Could you reproduce all of the data below word for word, leaving out the pictures?
━━━━━ Records for processing
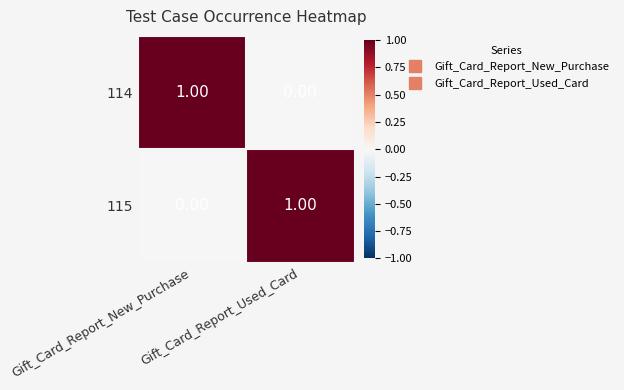

Reading right to left, list all the values displayed in this chart.

114: Gift_Card_Report_Used_Card=0	Gift_Card_Report_New_Purchase=1
115: Gift_Card_Report_Used_Card=1	Gift_Card_Report_New_Purchase=0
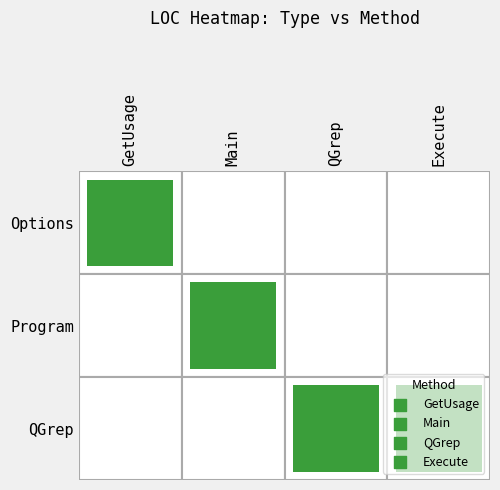

Is it true that QGrep equals -1 at 1?

False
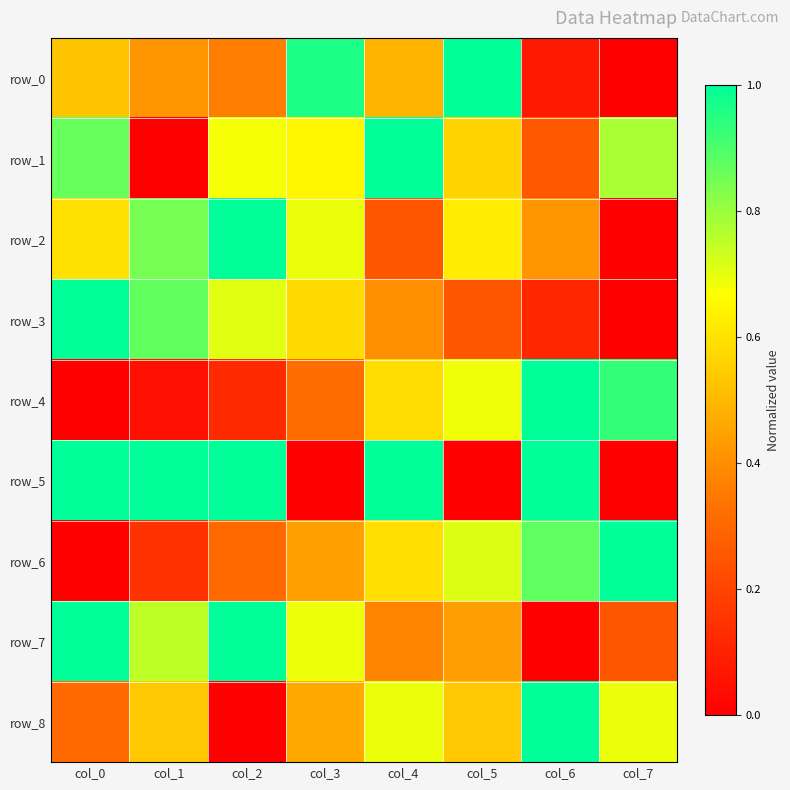

True or false: row_4 has a value of -0.5 at col_0.

False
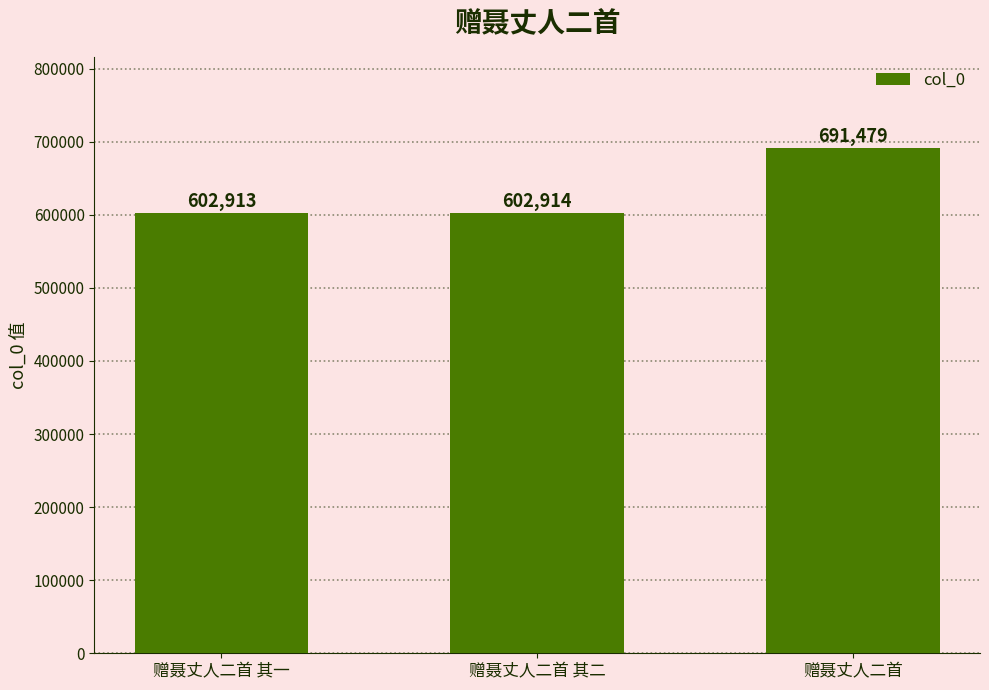

Reading right to left, what are all the values shown in this chart?

赠聂丈人二首=691479	赠聂丈人二首 其二=602914	赠聂丈人二首 其一=602913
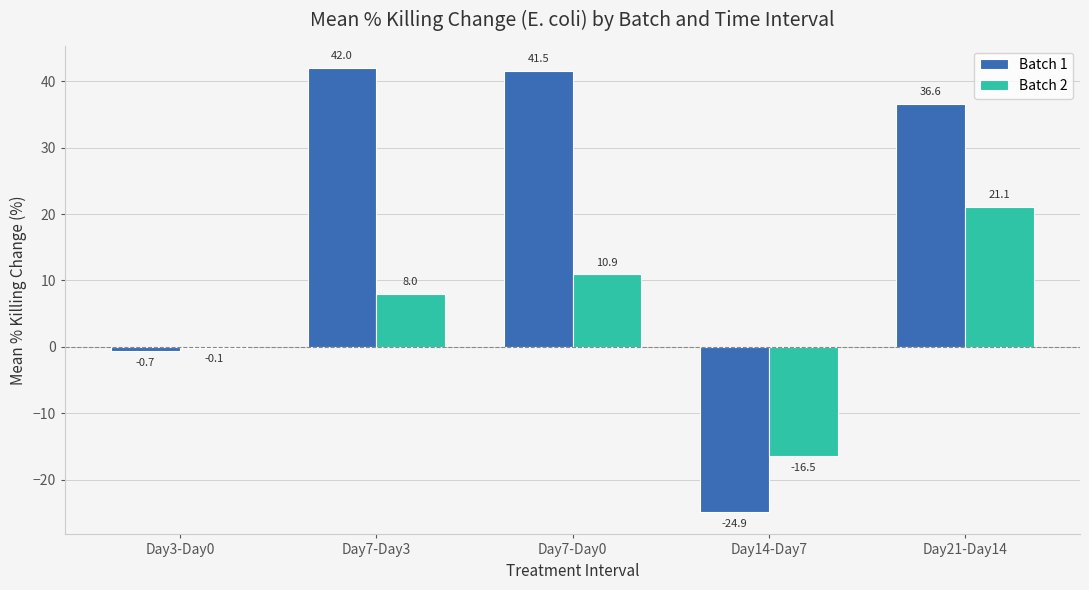

Between Day7-Day0 and Day14-Day7, which series saw the biggest shift?

Batch 1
━━━━━━━━━━
_Completed exercise_
Reading right to left, list all the values displayed in this chart.

114: Gift_Card_Report_Used_Card=0	Gift_Card_Report_New_Purchase=1
115: Gift_Card_Report_Used_Card=1	Gift_Card_Report_New_Purchase=0

Is it true that QGrep equals -1 at 1?

False

True or false: row_4 has a value of -0.5 at col_0.

False

Reading right to left, what are all the values shown in this chart?

赠聂丈人二首=691479	赠聂丈人二首 其二=602914	赠聂丈人二首 其一=602913

Between Day7-Day0 and Day14-Day7, which series saw the biggest shift?

Batch 1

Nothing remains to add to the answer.